ScriptResource.axd vulnerable script when I test it with Shadow Security Scanner

I was performed tests againts my web server using Shadow Security Scanner with the following results:

Web Servers : Vulnerable script Port : 80

Description: Found vulnerable script on this web site

Risk level :High

Script: http://servername/ScriptResource.axd?d=P4tzN-eCJlchxi30M7K6eGzyH7tdeY4timDGCw0yDS开发者_如何学C45Ur477KM8CSqJQdqun4VDGbs5xXGPE7VeqXqRIDyOHxwoopCbgbWmKFLiyKB1Qs5UDJTyZQYe4zURSEshSBwPOm1hORh40237AJZ_EWO2n2-3IwAzTY__px0r6WbIYgWamkVz0&t=/etc/passwd

CVE : GENERIC-MAP-NOMATCH

Why ScriptResource.axd is a vulnerable script?

Thanks in advance.

Don Pablone

Automated tools will produce false positives. Have you tried to manually verify this vulnerability?
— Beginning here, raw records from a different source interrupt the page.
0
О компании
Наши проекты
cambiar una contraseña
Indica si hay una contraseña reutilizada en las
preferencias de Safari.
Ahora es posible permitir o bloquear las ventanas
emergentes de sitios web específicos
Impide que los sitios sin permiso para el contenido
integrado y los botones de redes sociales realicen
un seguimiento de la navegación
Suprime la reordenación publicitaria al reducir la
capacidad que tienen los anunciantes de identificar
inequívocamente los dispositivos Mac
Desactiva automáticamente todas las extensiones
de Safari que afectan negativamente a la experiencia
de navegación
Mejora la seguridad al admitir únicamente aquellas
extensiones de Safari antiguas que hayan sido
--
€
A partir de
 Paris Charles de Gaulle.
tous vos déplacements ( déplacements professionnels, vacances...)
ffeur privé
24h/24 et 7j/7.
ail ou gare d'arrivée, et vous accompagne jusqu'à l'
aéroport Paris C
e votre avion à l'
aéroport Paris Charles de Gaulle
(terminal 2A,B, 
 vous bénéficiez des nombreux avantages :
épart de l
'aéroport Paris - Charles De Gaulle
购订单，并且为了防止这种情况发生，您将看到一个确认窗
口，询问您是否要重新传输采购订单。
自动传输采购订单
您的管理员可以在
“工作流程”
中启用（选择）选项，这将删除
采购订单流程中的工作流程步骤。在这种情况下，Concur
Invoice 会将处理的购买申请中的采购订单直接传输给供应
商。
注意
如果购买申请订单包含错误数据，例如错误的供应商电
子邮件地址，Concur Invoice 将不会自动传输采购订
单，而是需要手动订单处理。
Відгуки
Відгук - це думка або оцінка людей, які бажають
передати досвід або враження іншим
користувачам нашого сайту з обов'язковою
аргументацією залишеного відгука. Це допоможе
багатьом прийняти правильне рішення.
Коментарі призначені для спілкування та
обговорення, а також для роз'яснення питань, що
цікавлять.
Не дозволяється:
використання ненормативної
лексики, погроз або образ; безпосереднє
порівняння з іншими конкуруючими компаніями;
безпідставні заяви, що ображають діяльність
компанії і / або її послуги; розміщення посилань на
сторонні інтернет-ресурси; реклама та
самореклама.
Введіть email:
Judging by this PoC its supposed to print out the /etc/passwd file (or possibly overwritten its not clear). However this file is *nix only, so it shouldn't exist on your system. You could try setting the t variable to a file that does exist: ../../../../../../../../../Windows/system.ini

If its not being printed out then its a false positive.